==== Selected text ====
World

World

Obama’s SA adventure: Channeling Madiba, calling for a better future

Obama’s SA adventure: Channeling Madiba, calling for a better future

U.S. president Barack Obama gave his keynote address in Cape Town on Sunday, after having spoken with members of the Mandela family and having visited Robben Island with his family on what he called a “deeply humbling” tour. He has emphasised the need to develop a more equal relationship between Africa and the U.S. – although not before the U.S. doubles the access to electricity in Sub-Saharan Africa. By J BROOKS SPECTOR.

During US President Barack Obama’s first full day in South Africa as part of three-country trip in Africa to Senegal, South Africa and Tanzania, he had a very busy day. In the morning he met with President Jacob Zuma; joined with Mandela family members to offer personal solace in the midst of their public ordeal over Nelson Mandela’s medical condition; spoke with Nkosazana Dlamini-Zuma, the chair of the AU Commission about regional security issues; participated in a youth forum organised at the University of Johannesburg’s Soweto Campus (including participants from Uganda, Kenya and Nigeria via satellite links); and attended the official dinner hosted by Jacob Zuma in his honour.

His second day in South Africa was packed just like the first day. He and his family visited Robben Island with struggle stalwart Ahmed Kathrada serving as their personal escort and guide; and then toured a community health care facility partially funded by the US Government. Then at the end of a busy day, at the University of Cape Town, he delivered what the White House kept calling the “framing speech” for his entire African trip.

Nonetheless, despite two new initiatives designed to begin construction of Obama’s African legacy: the Washington Youth Fellowships initiative and a much larger $7 billion, six-nation energy generation plan to light up the Dark Continent (forgive us that one); the shadow of a single 94 year-old man permeated the entire trip. In fact, Nelson Mandela, now being treated for pneumonia in a Pretoria hospital, may well be the most important presence of Obama’s trip. Of course, Barack Obama, himself, has done much to summon that very presence of the absent Mandela – linking himself to Mandela’s career and ideals throughout this trip.
==== Entries supplied ====
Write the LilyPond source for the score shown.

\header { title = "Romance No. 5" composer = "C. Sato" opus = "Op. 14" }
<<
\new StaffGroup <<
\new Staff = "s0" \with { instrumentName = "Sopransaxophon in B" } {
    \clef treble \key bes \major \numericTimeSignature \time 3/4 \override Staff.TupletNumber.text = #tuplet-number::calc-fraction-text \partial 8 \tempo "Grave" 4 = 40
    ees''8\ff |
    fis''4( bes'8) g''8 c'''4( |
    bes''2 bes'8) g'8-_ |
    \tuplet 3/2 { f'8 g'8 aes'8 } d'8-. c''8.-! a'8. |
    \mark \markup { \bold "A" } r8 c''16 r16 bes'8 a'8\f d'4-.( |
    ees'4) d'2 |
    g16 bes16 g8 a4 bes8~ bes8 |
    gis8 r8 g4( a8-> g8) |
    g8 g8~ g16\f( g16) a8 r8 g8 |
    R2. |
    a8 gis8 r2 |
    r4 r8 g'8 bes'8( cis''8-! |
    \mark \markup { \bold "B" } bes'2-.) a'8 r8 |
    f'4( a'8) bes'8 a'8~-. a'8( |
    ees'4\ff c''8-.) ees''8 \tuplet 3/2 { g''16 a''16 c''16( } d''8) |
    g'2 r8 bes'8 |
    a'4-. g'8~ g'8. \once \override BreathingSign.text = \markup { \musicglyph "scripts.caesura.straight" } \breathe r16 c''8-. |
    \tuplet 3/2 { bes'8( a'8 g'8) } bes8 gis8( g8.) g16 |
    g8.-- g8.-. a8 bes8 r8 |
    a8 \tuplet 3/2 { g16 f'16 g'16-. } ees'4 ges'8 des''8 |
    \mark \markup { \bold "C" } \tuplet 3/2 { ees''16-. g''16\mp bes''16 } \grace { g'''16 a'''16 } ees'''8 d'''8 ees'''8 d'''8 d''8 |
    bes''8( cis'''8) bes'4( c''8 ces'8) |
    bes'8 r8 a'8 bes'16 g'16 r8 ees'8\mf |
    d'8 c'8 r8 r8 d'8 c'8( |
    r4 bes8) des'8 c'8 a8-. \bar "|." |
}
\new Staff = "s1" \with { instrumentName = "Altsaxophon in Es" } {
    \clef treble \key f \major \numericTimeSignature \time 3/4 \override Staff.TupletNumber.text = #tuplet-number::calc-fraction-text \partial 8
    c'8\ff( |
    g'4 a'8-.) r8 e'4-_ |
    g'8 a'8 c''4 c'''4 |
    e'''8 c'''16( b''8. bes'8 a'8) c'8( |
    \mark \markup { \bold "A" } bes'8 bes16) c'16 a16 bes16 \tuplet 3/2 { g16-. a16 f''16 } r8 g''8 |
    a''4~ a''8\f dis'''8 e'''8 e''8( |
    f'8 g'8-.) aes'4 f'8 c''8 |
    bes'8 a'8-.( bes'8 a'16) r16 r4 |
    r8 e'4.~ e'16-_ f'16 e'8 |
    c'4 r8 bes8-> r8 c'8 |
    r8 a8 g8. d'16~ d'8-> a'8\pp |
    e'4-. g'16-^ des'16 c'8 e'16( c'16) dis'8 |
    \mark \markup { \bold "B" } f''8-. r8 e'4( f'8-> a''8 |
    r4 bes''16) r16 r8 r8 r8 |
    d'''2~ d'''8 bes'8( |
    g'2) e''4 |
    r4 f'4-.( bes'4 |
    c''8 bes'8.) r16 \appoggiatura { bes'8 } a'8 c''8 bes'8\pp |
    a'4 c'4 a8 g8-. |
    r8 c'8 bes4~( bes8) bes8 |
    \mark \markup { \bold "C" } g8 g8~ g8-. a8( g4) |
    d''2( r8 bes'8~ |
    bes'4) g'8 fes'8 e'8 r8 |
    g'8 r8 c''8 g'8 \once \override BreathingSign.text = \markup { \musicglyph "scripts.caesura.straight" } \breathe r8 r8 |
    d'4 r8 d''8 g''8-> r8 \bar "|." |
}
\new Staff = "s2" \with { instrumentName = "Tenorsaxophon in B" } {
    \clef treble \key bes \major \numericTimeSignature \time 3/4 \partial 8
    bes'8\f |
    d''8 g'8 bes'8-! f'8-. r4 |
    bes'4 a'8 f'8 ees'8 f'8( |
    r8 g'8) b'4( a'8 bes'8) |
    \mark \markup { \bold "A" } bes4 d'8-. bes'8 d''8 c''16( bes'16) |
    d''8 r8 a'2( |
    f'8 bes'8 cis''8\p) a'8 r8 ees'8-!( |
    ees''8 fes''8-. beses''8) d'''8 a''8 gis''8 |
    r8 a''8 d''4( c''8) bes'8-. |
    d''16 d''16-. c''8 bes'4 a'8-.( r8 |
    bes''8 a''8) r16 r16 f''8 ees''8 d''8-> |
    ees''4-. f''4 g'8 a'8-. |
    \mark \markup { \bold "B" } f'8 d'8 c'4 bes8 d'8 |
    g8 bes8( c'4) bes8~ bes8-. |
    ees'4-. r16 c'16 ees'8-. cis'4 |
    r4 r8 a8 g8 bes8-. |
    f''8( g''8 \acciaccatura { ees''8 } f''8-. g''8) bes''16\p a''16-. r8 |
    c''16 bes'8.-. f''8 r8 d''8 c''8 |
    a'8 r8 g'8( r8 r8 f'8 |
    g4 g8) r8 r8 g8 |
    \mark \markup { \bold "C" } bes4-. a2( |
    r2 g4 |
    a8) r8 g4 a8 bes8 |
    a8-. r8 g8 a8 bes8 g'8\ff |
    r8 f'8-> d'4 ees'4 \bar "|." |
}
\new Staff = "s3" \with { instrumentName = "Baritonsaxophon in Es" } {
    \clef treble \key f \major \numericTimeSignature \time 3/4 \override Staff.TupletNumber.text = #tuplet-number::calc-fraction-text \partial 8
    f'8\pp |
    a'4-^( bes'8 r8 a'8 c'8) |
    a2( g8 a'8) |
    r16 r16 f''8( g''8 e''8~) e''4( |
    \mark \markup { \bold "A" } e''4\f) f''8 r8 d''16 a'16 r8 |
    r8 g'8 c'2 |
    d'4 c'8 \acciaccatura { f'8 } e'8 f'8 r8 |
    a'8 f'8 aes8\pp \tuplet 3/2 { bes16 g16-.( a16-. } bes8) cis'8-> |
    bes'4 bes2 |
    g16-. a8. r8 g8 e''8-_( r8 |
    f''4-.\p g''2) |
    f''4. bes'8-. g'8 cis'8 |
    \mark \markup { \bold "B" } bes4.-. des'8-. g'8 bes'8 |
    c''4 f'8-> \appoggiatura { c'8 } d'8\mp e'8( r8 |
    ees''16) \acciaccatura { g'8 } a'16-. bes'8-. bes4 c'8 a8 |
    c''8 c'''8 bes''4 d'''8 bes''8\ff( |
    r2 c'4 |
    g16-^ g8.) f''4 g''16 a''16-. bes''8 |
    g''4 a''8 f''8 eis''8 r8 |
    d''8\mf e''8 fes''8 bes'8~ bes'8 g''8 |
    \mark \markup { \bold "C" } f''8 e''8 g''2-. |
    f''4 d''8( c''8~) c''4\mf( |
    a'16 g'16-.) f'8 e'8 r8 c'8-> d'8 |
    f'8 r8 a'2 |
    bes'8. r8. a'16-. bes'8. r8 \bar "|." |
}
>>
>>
====
__Exercise instructions__: Please reproduce the passage of the article on Obama's South Africa trip that begins at the words "His second day" and stops after "entire African trip.", copying it word for word.

__Task output__:
His second day in South Africa was packed just like the first day. He and his family visited Robben Island with struggle stalwart Ahmed Kathrada serving as their personal escort and guide; and then toured a community health care facility partially funded by the US Government. Then at the end of a busy day, at the University of Cape Town, he delivered what the White House kept calling the “framing speech” for his entire African trip.